WORK ORDER: From the first line to the last, restate the data exactly, leaving out the images.

DATA SEGMENT:
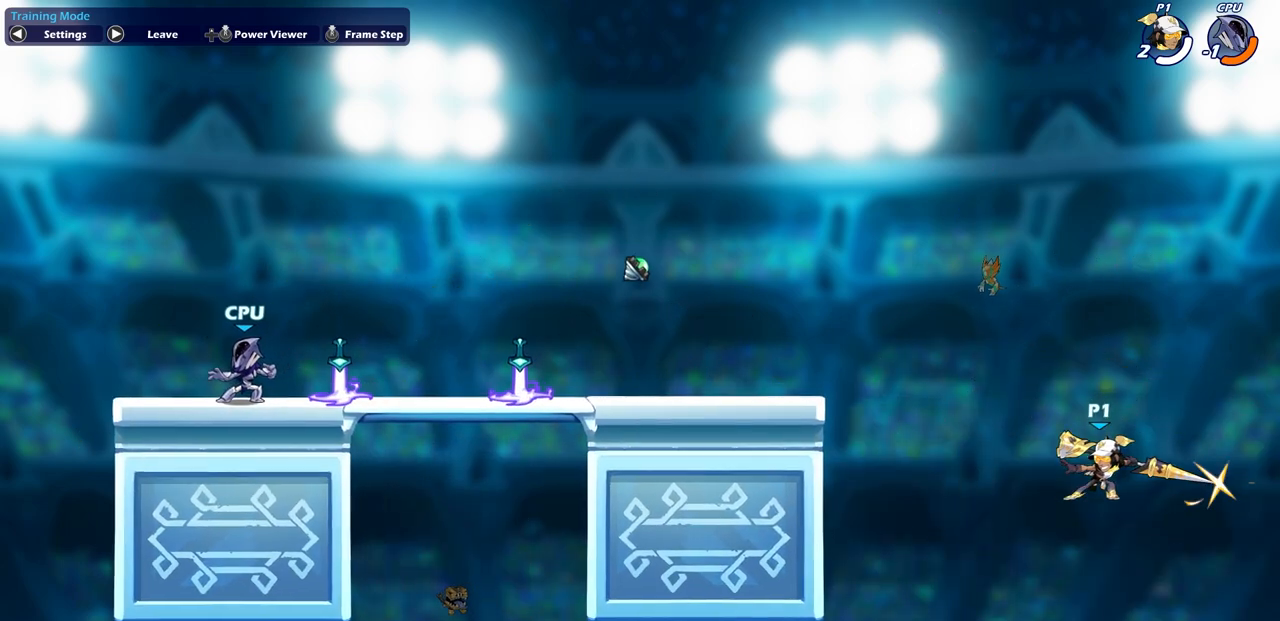
{"buttons": ["CIRCLE"], "left_stick": "center", "right_stick": "center", "events": []}
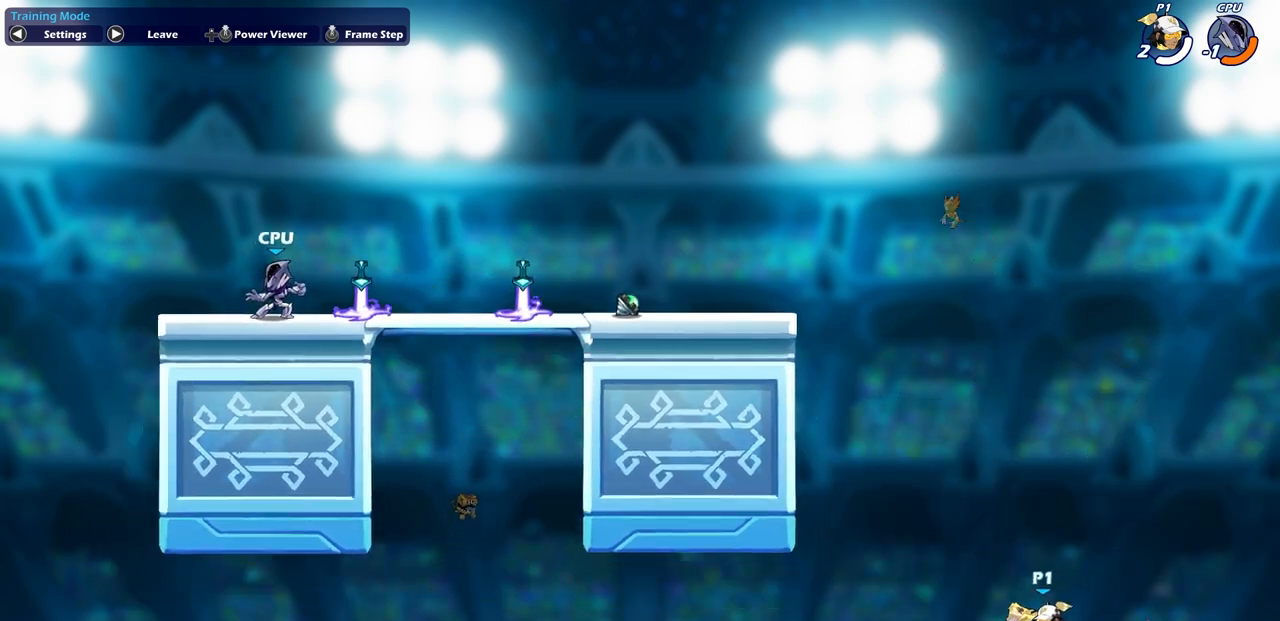
{"buttons": ["CIRCLE"], "left_stick": "center", "right_stick": "center", "events": []}
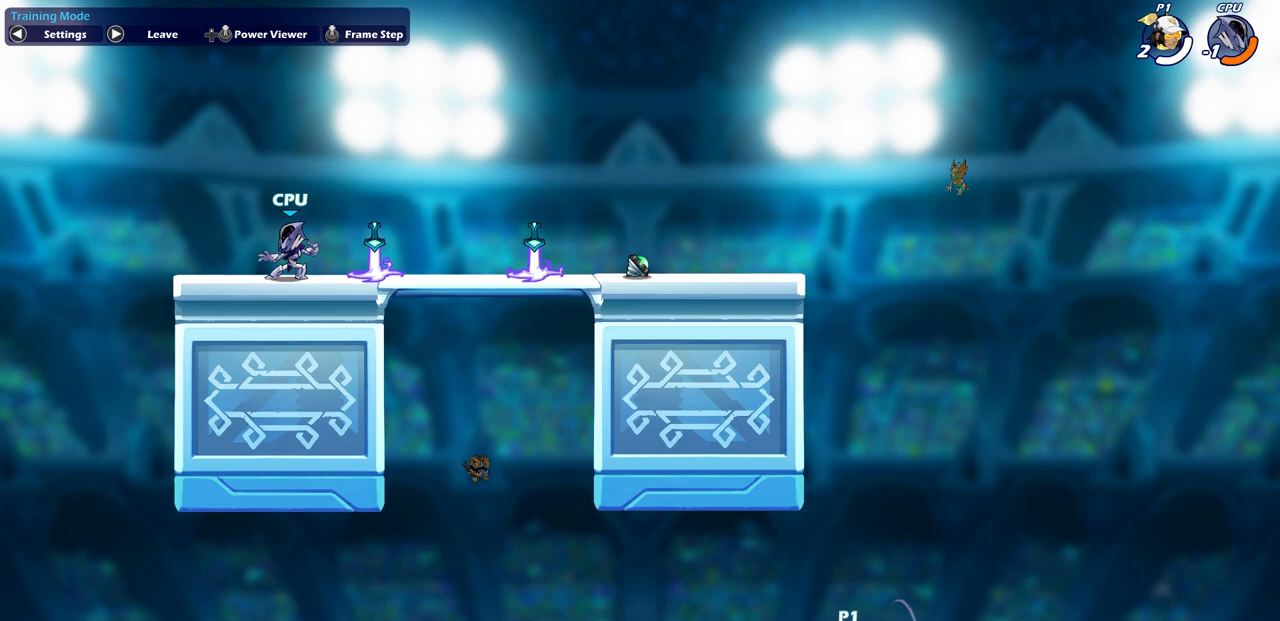
{"buttons": [], "left_stick": "center", "right_stick": "center", "events": [[17, "CIRCLE", "up"], [300, "CROSS", "down"], [483, "CROSS", "up"]]}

RESPONSE:
{"buttons": ["CIRCLE"], "left_stick": "center", "right_stick": "center", "events": []}
{"buttons": ["CIRCLE"], "left_stick": "center", "right_stick": "center", "events": []}
{"buttons": [], "left_stick": "center", "right_stick": "center", "events": [[17, "CIRCLE", "up"], [300, "CROSS", "down"], [483, "CROSS", "up"]]}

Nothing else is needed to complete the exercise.